Texto de origen:
Salud.- La estrategia global contra el virus del papiloma humano (VPH) dio un salto definitivo: las vacunas no solo protegen a los inoculados, sino que han generado una “inmunidad de grupo” clara y robusta a nivel poblacional.
Un estudio fundamental, desarrollado por la Escuela de Medicina Albert Einstein (EE UU) y publicado en Jama Pediatrics, confirma lo que los ensayos clínicos prometieron: la vacuna es una herramienta poderosa que está redefiniendo el panorama de las infecciones de transmisión sexual más comunes y la principal causa del cáncer de cuello uterino, además de otros cánceres genitales y de cabeza y cuello.
La investigación evaluó la efectividad de la vacuna en entornos comunitarios reales, lejos de los laboratorios controlados, centrándose en mujeres jóvenes con diversos niveles de riesgo y aceptación.
Las conclusiones son profundamente alentadoras, según la autora principal, Jessica Kahn. En primera instancia, las vacunas “funcionan muy bien en la práctica”, incluso en mujeres con alto riesgo y que no recibieron la pauta completa de dosis.
Para alcanzar estas conclusiones, el equipo siguió a 2,335 adolescentes y adultas jóvenes de 13 a 26 años en Estados Unidos, entre 2006 y 2023. Un dato clave: la mayoría de las participantes presentaban factores de riesgo elevados (el 79% reportó tener dos o más parejas sexuales).
Las infecciones por los tipos de VPH cubiertos por la vacuna bivalente se redujeron en un asombroso 98.4%. Para la tetravalente, la reducción fue del 94.2%. La protección de la nonavalente alcanzó el 75.7%.

[Datos registrados]
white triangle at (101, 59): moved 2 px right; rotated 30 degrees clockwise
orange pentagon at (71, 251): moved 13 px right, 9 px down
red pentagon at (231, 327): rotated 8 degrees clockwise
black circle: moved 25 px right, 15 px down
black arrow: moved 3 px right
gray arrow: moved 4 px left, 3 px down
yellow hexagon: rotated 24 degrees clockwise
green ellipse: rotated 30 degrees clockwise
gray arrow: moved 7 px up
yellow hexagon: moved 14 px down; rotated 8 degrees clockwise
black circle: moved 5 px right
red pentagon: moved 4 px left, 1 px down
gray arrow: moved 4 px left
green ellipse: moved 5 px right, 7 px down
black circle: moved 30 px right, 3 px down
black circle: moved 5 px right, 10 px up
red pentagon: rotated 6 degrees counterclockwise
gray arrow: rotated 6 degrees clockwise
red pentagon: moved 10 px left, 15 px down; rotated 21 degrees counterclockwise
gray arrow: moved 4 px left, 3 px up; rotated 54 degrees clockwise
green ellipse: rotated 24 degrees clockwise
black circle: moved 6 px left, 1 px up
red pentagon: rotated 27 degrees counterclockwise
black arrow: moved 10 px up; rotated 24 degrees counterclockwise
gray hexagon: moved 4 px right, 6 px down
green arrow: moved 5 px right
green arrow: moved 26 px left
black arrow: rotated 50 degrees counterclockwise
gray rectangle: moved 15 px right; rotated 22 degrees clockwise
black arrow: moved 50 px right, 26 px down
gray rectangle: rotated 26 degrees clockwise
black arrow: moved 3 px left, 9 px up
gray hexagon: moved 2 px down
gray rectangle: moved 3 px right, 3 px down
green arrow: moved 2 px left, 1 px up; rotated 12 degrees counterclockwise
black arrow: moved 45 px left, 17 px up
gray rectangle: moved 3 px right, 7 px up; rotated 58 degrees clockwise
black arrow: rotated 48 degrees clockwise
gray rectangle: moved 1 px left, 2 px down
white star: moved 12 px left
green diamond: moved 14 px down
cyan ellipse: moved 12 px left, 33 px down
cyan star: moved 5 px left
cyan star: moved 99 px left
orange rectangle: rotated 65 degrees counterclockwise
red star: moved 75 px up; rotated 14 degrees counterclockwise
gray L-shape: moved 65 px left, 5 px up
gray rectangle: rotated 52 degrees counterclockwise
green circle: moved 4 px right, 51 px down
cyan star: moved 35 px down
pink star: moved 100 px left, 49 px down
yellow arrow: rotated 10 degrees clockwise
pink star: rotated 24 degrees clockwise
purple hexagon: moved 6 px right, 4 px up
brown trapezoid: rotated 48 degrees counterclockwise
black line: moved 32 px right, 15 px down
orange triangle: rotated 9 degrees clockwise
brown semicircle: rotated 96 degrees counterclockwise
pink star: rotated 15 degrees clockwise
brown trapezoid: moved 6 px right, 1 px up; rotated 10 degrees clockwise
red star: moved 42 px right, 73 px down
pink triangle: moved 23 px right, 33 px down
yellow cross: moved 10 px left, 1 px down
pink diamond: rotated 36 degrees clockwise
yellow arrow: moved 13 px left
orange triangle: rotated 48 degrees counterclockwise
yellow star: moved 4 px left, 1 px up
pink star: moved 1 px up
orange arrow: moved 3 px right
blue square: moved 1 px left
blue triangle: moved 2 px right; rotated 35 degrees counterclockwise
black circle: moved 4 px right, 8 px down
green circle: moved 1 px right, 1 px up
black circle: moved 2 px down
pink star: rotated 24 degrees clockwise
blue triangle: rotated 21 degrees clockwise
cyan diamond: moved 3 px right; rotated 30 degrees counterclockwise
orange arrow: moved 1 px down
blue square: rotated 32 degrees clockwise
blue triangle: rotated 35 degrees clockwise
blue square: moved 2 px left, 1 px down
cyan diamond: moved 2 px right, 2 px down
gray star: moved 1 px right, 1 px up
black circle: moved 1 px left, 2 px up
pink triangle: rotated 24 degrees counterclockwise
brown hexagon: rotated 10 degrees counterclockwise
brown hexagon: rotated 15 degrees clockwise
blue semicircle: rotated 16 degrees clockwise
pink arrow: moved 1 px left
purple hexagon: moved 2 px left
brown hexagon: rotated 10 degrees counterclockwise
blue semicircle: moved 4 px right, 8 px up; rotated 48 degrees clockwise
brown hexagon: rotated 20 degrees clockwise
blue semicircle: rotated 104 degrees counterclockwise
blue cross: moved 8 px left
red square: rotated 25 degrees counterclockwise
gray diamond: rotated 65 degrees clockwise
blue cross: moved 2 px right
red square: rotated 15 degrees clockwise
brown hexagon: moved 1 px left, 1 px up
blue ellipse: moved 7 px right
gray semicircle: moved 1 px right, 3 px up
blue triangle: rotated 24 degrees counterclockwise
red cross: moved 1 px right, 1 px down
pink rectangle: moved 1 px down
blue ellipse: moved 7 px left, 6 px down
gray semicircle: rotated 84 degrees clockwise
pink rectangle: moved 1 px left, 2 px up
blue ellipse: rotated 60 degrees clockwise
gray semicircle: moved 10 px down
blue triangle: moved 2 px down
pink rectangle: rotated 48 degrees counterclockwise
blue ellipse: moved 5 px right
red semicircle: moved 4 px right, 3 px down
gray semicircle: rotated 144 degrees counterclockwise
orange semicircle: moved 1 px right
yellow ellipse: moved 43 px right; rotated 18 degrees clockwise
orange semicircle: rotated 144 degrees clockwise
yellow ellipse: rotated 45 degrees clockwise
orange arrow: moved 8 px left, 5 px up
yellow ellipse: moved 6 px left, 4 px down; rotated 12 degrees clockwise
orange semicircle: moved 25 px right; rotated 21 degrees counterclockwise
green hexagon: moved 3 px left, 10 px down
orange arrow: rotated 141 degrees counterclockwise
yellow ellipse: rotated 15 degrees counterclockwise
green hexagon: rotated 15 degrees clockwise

Qué debes hacer: Según el texto sobre la vacuna contra el VPH, ¿en qué porcentaje se redujeron las infecciones por los tipos cubiertos por la vacuna tetravalente?

Resultado del ejercicio: En un 94.2%.